Thankfully, it was a false alarm. Classes were remained in session on Monday, with some increased police presence. 

According to Sergeant Adam Broderick, an investigator with the LAPD's Major Crimes Division, this kind of incident happens with some frequency, although it may not always make the headlines.

Major Crimes fields the more complicated cases of school threats. And they've found that most often, the kids issuing the threats either don't appreciate the seriousness of their act, or may do so as a cry for help. "There are no actual intentions to commit a violent act," said Sgt. Broderick. "However, it doesn't mean they don't mean the criteria for a criminal threat."

The LAPD has launched an educational campaign, "End It.

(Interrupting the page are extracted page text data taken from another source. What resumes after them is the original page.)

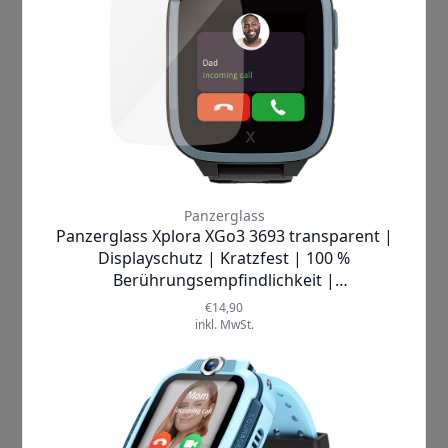
Website Daten (z.B. IP-Adresse, Gerätetyp, Betriebssystem,
Browsertyp, Standort Ihres Geräts) sammelt, speichert und
analysiert. Hierzu können auch Cookies eingesetzt werden.
Die Cookies ermöglichen die Wiedererkennung Ihres
Browsers.
Die Verarbeitung Ihrer personenbezogenen Daten erfolgt
auf Grundlage des Art. 6 Abs. 1 lit. f DSGVO aus unserem
überwiegenden berechtigten Interesse an einem
kundenorientierten Angebot von verschiedenen
Zahlarten.
Sie haben das Recht aus Gründen, die sich aus
Ihrer besonderen Situation ergeben, jederzeit dieser
Verarbeitung Sie betreffender personenbezogener Daten zu
widersprechen.
Mit Auswahl und Nutzung von “Amazon Payments” werden
die zur Zahlungsabwicklung erforderlichen Daten an
Amazon Payments übermittelt, um den Vertrag mit Ihnen
mit der gewählten Zahlart erfüllen zu können. Diese
Verarbeitung erfolgt auf Grundlage des Art. 6 Abs. 1 lit. b
DSGVO.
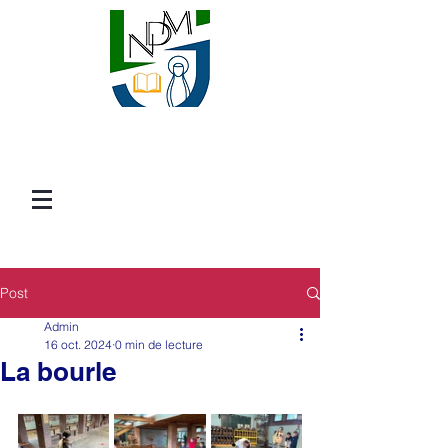
Post
Admin
16 oct. 2024
0 min de lecture
La bourle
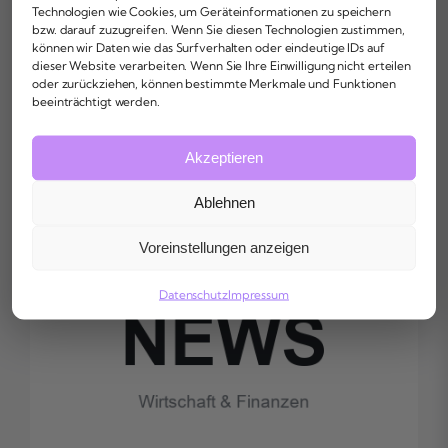
Aktuelle News auf Finalarm
Technologien wie Cookies, um Geräteinformationen zu speichern
bzw. darauf zuzugreifen. Wenn Sie diesen Technologien zustimmen,
können wir Daten wie das Surfverhalten oder eindeutige IDs auf
dieser Website verarbeiten. Wenn Sie Ihre Einwilligung nicht erteilen
Bleib bei den aktuellen Wirtschafts- und
oder zurückziehen, können bestimmte Merkmale und Funktionen
beeinträchtigt werden.
Finanznachrichten
Akzeptieren
Ablehnen
Voreinstellungen anzeigen
Datenschutz
Impressum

Don't Send It" aimed at teaching kids about the legal gravity of making threats of violence on campus, and how it could derail their entire lives. 

https://twitter.com/LAPDHQ/status/865236034958745601

Major Crimes hopes that if they can impart this message to students and parents, they can prevent kids from making that one stupid mistake that could catapult them into the criminal justice system. Through school meetings and a social media campaign, they want kids to understand that making a threat, even if they don't mean it, is against the law and can land them in jail. 

Sgt. Broderick wants parents to know that they need to be aware of what their kids are doing on their phones and to talk with them about how to use it responsibly. "Make sure that you have these conversations with them about sending these types of threats, and what to do if they should receive a threat or to become aware of a threat, to let an adult know."